Context compaction retention
Context compaction retention
Trigger compaction by filling the context to the configured threshold. Verify that the active objective, approval state, and active plan are present in the post-compaction context. Test that the agent can continue the task after compaction without repeating completed steps or losing durable state.
Trace grading
Trace grading
After each eval run, grade specific trace events:
- Did the agent use the right tool?
- Was the tool call necessary?
- Were arguments valid?
- Was permission checked?
- Was approval requested at the right time?
- Was the final answer grounded in tool results?
- Did compaction preserve the active objective?
Launch gates
An agent must pass all of the following criteria before receiving production traffic:- Narrow tool registry — only tools required for the production task are visible
- Local schema validation is active for all tool arguments
- Permission matrix is enforced in code, not only in prompt instructions
- Approval UX is live and tested for all risky action classes
- Prompt injection test suite passes with no regressions
- Compaction tests pass — active objective and approval state survive context reset
- Connector auth and revocation flows are tested end-to-end
- Trace logging is enabled and traces are reviewable
- Cost budgets are enforced with automatic stop on breach
- Rollback or incident path is documented and tested
- Evals have been run on both realistic and adversarial tasks
The first rollout should be limited-scope, shadow-mode, or monitored by a human reviewer. Expand traffic only after reviewing traces from real runs and confirming human acceptance rates are within target.
Incident response
When an agent takes an unexpected action in production:Pause risky tools
Immediately disable or rate-limit the tool classes involved in the unexpected action. Do not wait for a root-cause analysis before containing the blast radius.
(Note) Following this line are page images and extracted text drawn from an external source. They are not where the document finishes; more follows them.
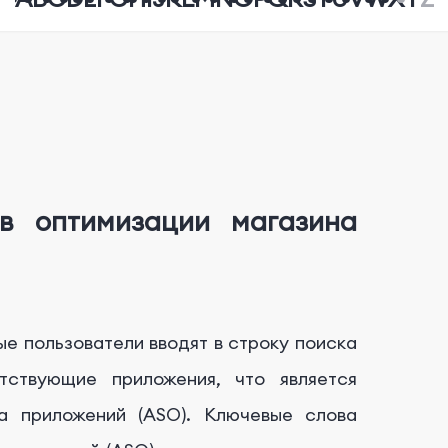
в оптимизации магазина
ые пользователи вводят в строку поиска
тствующие приложения, что является
а приложений (ASO). Ключевые слова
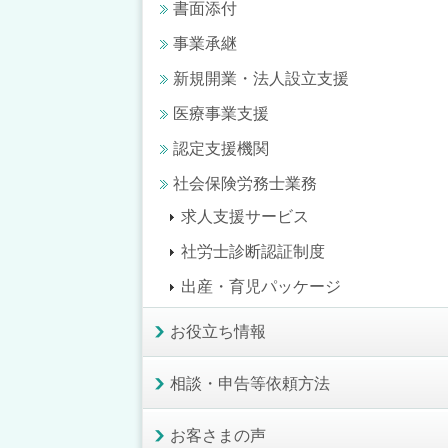
書面添付
事業承継
新規開業・法人設立支援
医療事業支援
認定支援機関
社会保険労務士業務
求人支援サービス
社労士診断認証制度
出産・育児パッケージ
お役立ち情報
相談・申告等依頼方法
お客さまの声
Preserve traces and artifacts
Lock the run trace, all tool call records, approval records, and any produced artifacts. Do not allow compaction or cleanup to delete evidence.
Identify the failure class
Determine whether the failure originated in the instruction (prompt logic), a tool (schema, validation, or side-effect), a connector (auth, scope, or external behavior), or the model (unexpected reasoning). Each class has a different fix path.
Patch the relevant layer
Fix the policy, tool schema, context logic, or permission check that allowed the unexpected action. Do not rely on prompt-only fixes for failures that should be enforced mechanically.
Add a regression eval
Convert the incident scenario into a named adversarial eval case. It must pass before re-enabling the affected tools.